Rows:
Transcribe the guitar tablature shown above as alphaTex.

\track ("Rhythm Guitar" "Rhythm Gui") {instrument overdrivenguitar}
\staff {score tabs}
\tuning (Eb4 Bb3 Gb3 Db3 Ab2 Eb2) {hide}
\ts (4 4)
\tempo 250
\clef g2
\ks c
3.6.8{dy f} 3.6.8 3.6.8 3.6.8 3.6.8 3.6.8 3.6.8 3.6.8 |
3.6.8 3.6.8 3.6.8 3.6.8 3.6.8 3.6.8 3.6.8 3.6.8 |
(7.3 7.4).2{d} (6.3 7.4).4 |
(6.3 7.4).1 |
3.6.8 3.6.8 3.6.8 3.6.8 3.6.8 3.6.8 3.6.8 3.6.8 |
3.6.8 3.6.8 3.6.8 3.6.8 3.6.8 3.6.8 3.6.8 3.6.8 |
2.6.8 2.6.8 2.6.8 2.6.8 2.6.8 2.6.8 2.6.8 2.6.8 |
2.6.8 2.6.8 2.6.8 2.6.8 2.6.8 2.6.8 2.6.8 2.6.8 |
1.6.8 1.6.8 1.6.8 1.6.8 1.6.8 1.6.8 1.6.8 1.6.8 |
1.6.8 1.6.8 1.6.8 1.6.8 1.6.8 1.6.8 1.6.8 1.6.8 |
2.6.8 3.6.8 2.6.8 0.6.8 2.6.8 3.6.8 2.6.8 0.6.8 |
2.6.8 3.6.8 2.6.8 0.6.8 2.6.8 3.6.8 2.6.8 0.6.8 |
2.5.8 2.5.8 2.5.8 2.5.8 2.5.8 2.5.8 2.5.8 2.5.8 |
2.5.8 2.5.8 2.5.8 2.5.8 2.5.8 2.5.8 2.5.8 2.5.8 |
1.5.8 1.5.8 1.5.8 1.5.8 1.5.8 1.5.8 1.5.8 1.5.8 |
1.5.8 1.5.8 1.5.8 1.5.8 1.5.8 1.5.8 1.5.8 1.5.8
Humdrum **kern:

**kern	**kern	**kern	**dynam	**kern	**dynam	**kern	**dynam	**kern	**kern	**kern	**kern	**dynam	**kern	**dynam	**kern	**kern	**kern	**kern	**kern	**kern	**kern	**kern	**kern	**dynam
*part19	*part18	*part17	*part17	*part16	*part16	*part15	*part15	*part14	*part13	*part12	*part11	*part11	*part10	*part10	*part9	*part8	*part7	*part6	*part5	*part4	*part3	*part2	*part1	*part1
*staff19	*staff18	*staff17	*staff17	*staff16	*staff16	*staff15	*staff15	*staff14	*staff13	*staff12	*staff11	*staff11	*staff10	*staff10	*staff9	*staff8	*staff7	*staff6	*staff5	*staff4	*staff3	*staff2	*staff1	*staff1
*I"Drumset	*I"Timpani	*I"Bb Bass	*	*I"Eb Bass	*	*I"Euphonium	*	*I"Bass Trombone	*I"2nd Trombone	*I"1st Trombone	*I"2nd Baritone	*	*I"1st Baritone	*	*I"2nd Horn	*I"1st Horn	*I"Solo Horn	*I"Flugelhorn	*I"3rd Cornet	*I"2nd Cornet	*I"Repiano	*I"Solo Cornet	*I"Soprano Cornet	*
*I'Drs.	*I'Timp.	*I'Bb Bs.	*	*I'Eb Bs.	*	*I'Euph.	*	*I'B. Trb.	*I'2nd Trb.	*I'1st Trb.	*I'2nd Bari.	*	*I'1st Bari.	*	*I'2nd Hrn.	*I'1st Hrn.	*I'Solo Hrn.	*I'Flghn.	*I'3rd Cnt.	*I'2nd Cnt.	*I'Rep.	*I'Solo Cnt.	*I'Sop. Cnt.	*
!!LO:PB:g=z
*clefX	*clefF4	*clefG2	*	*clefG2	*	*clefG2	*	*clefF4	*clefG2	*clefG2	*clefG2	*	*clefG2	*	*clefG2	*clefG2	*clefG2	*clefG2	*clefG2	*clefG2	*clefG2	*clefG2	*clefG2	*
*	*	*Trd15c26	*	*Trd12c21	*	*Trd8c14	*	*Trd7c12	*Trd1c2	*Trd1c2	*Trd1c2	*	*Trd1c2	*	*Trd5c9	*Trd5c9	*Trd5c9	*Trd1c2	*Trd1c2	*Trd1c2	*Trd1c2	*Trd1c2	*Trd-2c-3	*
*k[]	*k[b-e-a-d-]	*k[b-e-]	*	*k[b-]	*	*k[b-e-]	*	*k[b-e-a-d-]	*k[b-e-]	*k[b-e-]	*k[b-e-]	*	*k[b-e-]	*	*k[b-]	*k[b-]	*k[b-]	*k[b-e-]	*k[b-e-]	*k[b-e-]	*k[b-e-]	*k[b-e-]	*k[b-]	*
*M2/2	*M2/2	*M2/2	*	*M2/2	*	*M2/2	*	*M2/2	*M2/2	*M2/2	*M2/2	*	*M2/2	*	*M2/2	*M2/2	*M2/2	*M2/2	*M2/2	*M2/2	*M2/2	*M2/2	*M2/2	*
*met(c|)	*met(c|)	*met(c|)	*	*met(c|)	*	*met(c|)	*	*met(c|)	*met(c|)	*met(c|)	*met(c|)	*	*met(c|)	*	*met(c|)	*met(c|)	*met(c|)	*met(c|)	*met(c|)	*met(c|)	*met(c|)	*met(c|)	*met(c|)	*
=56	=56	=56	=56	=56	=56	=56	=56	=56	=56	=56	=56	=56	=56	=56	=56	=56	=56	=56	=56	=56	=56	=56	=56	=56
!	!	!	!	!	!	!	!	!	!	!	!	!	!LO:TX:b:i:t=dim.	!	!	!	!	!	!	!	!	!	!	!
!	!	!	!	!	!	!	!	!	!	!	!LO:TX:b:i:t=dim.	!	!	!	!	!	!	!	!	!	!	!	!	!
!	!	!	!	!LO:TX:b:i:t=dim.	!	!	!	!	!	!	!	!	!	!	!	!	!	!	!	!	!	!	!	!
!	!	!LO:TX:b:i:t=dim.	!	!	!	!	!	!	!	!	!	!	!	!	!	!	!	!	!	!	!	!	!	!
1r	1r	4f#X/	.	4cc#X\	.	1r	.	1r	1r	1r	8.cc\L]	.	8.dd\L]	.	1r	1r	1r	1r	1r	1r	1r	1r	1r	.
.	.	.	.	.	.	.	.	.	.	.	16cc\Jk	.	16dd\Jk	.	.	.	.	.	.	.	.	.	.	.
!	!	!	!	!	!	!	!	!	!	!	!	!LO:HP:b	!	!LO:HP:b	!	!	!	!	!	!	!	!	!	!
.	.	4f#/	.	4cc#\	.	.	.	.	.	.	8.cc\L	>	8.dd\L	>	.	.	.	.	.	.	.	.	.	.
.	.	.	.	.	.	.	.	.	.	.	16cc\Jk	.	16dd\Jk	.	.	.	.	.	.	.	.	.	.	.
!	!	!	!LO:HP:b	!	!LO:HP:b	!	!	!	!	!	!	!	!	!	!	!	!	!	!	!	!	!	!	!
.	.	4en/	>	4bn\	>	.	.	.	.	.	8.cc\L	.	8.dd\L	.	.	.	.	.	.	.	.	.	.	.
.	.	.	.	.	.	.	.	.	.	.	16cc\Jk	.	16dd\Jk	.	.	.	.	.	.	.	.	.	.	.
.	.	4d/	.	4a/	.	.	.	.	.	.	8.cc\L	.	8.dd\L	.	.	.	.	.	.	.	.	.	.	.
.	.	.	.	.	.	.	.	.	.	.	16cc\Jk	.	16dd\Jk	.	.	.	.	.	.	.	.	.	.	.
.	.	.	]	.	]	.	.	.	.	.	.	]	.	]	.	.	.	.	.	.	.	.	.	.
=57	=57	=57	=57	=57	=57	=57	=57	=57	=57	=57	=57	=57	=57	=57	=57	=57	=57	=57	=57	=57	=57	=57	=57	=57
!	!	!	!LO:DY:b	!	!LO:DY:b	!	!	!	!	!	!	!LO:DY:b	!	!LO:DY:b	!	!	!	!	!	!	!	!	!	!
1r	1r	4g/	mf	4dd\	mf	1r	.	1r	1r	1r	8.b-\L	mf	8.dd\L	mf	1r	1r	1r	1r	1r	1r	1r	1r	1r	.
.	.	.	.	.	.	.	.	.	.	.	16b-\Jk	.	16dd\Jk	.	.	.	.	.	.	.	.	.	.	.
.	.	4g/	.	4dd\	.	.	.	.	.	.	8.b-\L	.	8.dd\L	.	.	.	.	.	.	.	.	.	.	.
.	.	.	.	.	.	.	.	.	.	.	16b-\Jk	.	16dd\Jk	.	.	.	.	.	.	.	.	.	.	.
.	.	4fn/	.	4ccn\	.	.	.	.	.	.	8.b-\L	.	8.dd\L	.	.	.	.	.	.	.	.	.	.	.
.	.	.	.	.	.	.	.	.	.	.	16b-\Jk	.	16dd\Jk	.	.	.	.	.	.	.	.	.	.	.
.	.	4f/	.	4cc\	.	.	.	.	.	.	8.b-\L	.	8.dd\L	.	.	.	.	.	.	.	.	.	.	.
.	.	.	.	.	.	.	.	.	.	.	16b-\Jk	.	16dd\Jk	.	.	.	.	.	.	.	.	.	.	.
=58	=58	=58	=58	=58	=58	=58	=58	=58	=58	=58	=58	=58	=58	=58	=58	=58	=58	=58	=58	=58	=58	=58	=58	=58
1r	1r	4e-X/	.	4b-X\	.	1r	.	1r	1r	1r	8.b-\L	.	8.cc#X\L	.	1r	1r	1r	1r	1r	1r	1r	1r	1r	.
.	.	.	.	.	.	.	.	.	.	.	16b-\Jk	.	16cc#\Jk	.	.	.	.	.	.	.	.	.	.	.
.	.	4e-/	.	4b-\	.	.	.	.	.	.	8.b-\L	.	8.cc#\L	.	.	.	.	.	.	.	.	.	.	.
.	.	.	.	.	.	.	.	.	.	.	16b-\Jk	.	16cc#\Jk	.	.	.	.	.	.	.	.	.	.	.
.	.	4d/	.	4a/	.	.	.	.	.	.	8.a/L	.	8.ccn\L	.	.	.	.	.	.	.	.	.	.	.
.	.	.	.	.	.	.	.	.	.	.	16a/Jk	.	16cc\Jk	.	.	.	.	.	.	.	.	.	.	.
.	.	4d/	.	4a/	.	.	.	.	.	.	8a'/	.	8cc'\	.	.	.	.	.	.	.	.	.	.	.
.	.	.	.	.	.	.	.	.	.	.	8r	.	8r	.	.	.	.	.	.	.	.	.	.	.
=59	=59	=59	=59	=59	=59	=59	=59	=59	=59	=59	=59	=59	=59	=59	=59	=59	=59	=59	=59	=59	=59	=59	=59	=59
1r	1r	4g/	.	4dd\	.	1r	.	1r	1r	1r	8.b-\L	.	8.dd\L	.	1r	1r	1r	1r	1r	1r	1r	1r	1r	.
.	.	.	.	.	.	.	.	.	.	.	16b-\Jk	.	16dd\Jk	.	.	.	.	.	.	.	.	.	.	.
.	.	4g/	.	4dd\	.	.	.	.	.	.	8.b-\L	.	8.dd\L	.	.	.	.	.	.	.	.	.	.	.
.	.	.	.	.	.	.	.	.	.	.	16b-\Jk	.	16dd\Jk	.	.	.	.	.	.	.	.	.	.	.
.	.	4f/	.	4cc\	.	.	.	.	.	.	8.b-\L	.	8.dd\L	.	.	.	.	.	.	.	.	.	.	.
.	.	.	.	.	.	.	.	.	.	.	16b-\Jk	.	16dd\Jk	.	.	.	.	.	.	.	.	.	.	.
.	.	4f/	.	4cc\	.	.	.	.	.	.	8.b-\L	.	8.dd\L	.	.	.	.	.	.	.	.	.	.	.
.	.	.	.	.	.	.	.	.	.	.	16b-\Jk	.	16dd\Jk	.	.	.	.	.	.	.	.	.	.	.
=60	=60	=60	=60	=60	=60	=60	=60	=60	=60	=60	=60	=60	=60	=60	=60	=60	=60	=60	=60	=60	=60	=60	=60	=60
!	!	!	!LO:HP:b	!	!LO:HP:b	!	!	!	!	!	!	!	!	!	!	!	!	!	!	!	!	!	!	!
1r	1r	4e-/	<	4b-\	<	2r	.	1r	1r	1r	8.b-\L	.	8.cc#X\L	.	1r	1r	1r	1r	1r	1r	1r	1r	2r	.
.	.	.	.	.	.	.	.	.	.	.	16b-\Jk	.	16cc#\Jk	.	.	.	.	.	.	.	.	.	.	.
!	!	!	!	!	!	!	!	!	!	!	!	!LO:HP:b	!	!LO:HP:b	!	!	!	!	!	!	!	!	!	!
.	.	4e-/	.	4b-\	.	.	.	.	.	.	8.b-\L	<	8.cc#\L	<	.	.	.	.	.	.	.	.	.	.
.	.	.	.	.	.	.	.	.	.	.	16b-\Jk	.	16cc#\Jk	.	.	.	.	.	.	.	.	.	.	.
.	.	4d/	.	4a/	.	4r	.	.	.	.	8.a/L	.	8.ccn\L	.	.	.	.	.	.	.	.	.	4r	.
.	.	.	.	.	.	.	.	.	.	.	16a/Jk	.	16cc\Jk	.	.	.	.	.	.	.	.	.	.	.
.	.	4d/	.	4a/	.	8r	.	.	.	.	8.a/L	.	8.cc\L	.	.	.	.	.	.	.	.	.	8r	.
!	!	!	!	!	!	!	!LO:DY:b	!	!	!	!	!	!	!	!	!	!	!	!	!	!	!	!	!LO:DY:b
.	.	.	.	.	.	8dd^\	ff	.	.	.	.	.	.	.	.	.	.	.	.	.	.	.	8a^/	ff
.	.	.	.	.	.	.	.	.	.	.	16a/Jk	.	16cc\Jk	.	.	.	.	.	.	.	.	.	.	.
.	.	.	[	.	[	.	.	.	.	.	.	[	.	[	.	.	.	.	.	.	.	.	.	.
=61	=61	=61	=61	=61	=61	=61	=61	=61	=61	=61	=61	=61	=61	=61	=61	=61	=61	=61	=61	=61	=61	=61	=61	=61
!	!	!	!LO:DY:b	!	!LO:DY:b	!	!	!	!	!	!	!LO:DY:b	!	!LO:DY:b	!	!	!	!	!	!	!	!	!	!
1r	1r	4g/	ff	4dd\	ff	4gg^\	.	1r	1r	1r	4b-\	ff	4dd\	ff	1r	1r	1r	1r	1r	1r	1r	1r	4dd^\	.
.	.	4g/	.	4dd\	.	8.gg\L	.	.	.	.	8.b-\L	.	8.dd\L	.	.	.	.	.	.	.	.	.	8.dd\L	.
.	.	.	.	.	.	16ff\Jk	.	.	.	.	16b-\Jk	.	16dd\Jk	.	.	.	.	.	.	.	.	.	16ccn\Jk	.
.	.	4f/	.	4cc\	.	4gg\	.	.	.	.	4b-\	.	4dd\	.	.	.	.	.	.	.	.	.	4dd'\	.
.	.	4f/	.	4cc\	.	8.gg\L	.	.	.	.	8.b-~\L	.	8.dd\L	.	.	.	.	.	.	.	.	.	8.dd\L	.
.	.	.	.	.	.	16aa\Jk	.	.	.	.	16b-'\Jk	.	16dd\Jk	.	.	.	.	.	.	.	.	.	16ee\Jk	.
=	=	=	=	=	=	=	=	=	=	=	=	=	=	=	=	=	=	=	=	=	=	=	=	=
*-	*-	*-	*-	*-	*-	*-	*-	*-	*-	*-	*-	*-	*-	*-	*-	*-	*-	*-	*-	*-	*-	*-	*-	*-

Exercise requirements: Show each line from the entries above that contains the string "kern".

Output for this task:
Humdrum **kern:
**kern	**kern	**kern	**dynam	**kern	**dynam	**kern	**dynam	**kern	**kern	**kern	**kern	**dynam	**kern	**dynam	**kern	**kern	**kern	**kern	**kern	**kern	**kern	**kern	**kern	**dynam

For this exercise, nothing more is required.